I keep this order as it makes easier to find the functions. Also I generally include all the callbacks even if they are not used as I can directly see what each one does and there is no chance that I miss one and get it wrong. Being explicit rules in the long run (like next week ) and the extra code is negligible, seriously it is. I also generally do very little inside the actual callback functions themselves but call local functions to do most of the work, unless what is done is trivial. This make reading the callback functions easier, especially when there are many clauses. I find this more important with elixir than erlang as the elixir syntax tends to hide that we are really talking about multiple clauses of the same function and not multiple functions.

Finally come the section with all the local functions which generally implement most of the logic. I never ever mix the callbacks with the local functions as, again, keeping them separate makes it easier to find things.

This organisation means that breaking out the business logic into a separate module becomes less important as it is already separated into its own section. Again whether to break it out or not depends on a number of things, for example how much code there is. Also if you do break out the code into a separate module then you must move all the logic to this module so you don’t split it into different modules which tends to be a bad thing. I am assuming that this logic is just used in the gen_server and not in other places, if not then it should definitely be moved into a separate module as you only want to call the gen_server module for accessing the server.

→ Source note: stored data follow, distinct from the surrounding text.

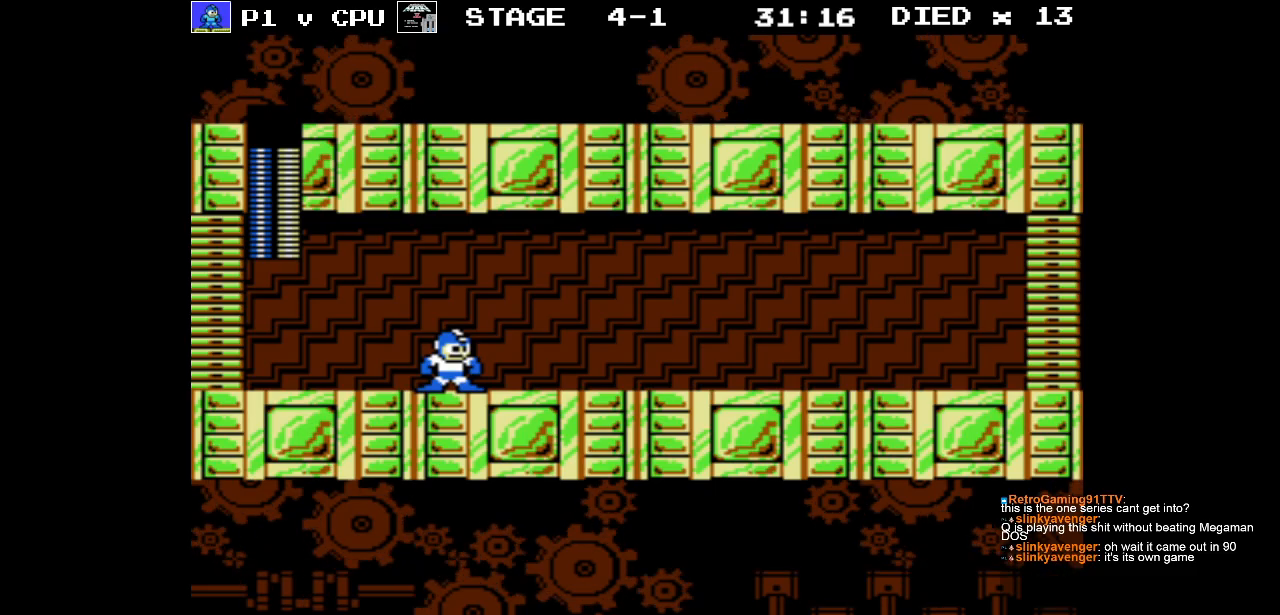
{"buttons": [], "events": [[267, "START", "down"], [450, "START", "up"]]}
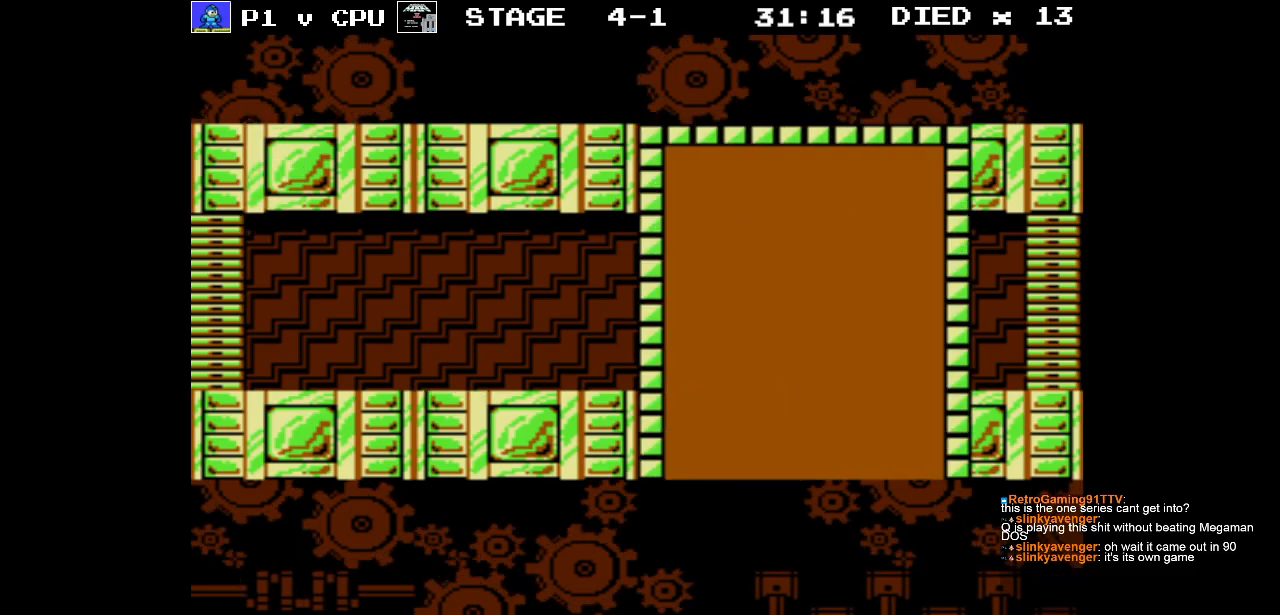
{"buttons": [], "events": [[317, "DPAD_DOWN", "down"], [433, "DPAD_DOWN", "up"]]}
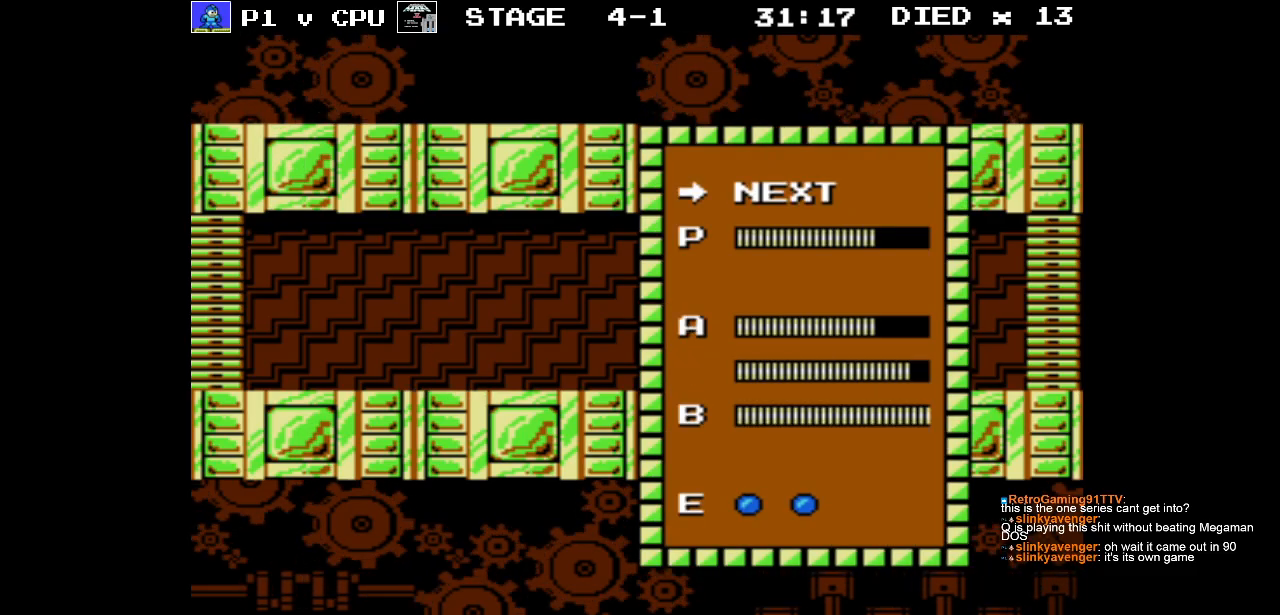
{"buttons": [], "events": [[250, "START", "down"], [433, "START", "up"]]}
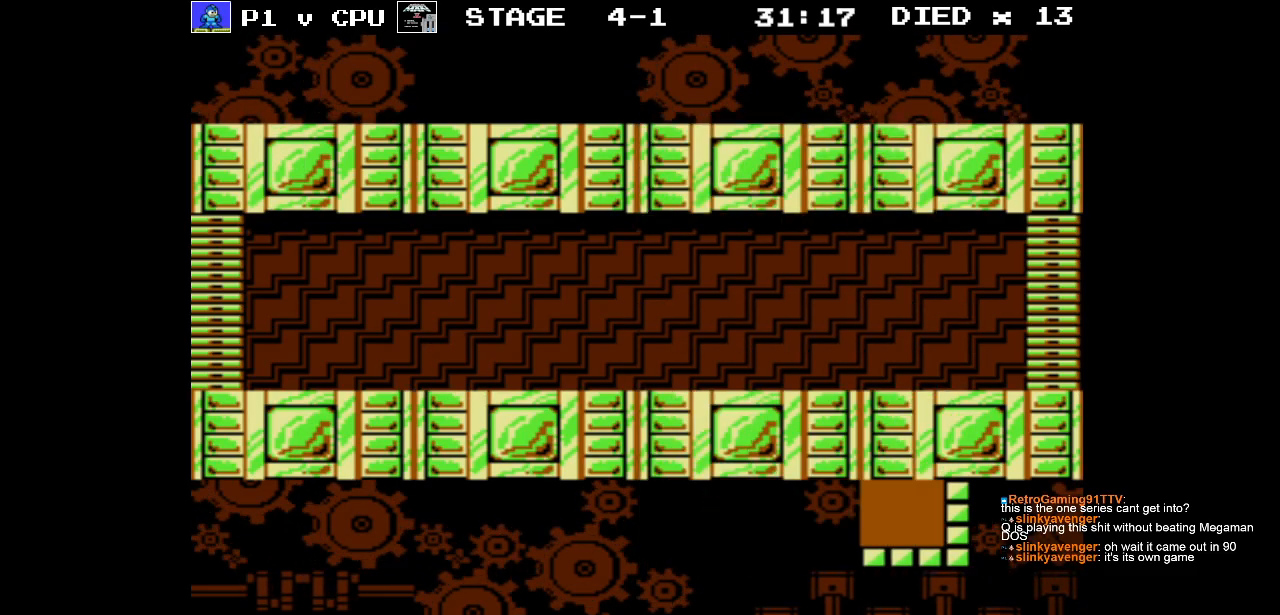
{"buttons": [], "events": []}
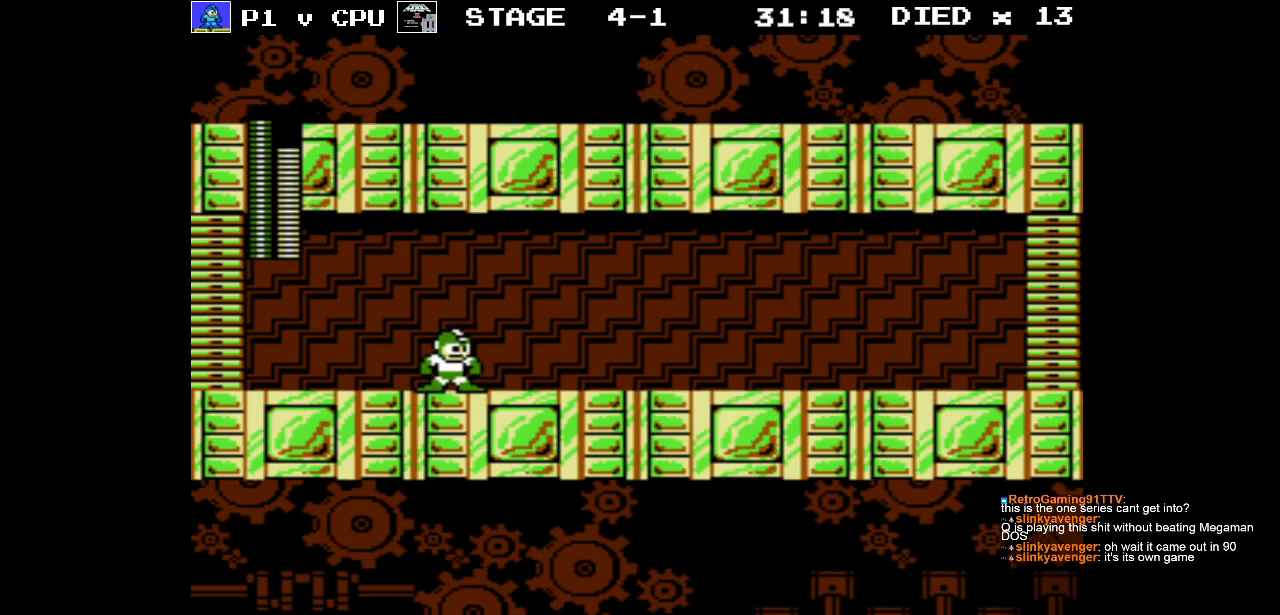
{"buttons": [], "events": []}
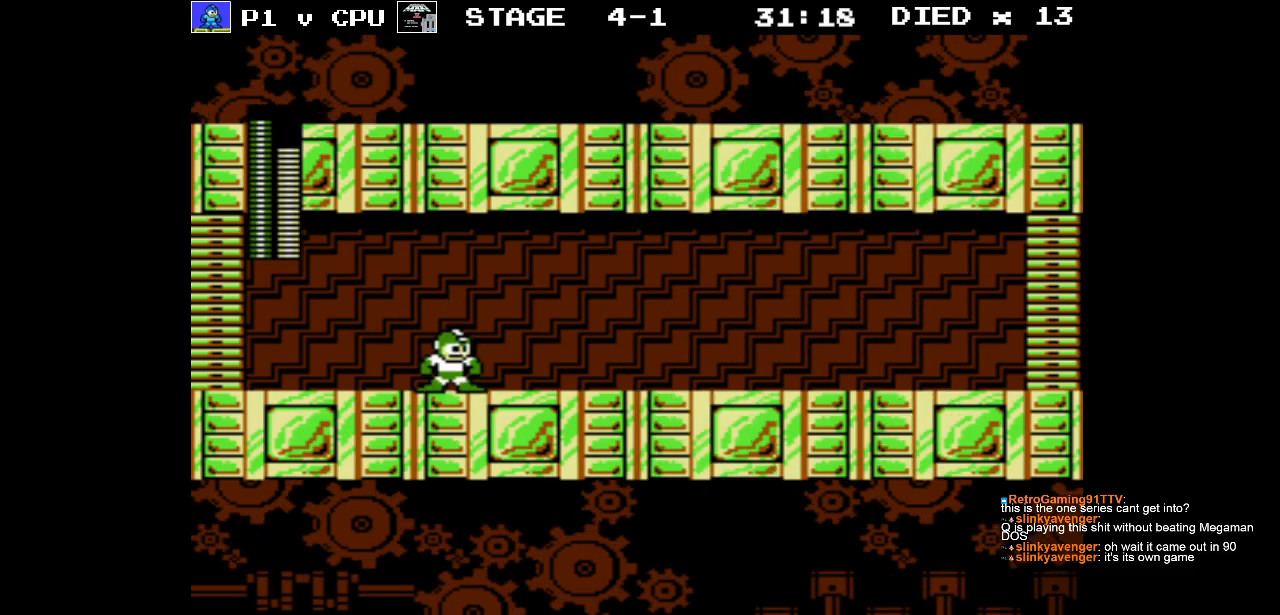
{"buttons": ["START"], "events": [[433, "START", "down"]]}
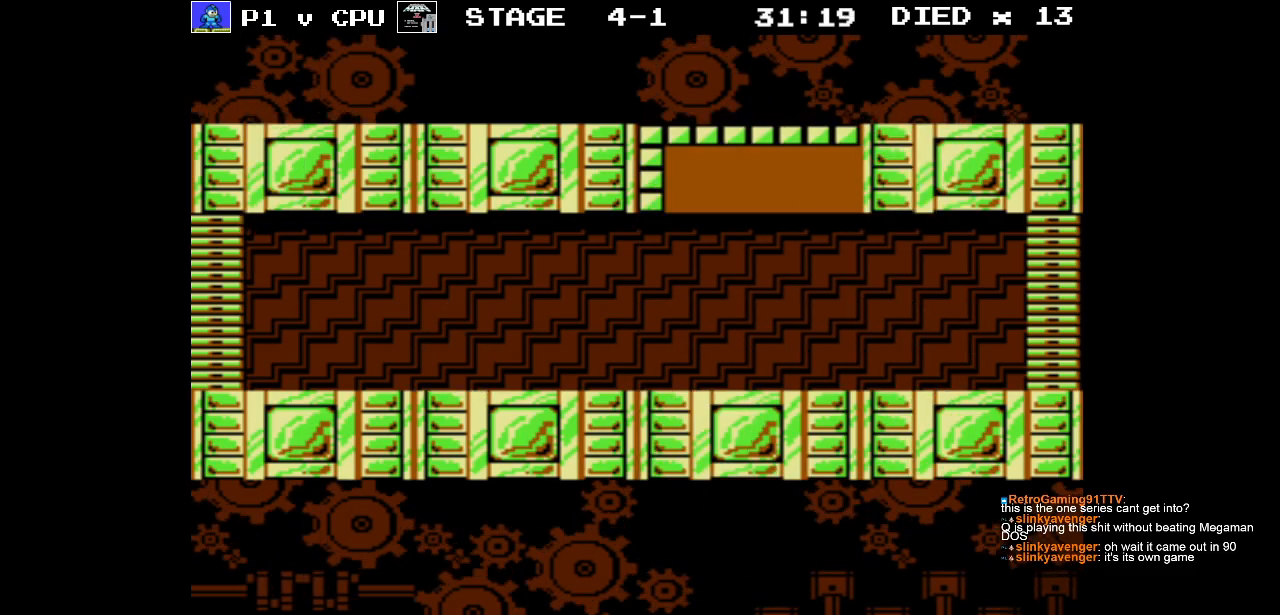
{"buttons": ["DPAD_DOWN"], "events": [[100, "START", "up"], [500, "DPAD_DOWN", "down"]]}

So my thoughts on the matter. It became a bit longer than I had intended.

Final note here: I think that being explicit is extremely important in the long run. The longer your code is used the more being explicit helps, especially if it gets to the stage where someone apart from you has to manage the code. And seriously, it is generally not much code we are talking about.

cdegroot · May 14, 2018, 1:10pm

The advantage of Dave’s method, I find, is that you now have one module you can open (either its source code or its documentation) which announces “I’m the public API, everything I have can be touched” - so even if it maybe makes it harder for the author to organize things, it makes things much simpler for the reader, and in my opinion, code is meant to be written for the person reading it (including the proverbial you, one year down the road, in the middle of the night, while stuff is down).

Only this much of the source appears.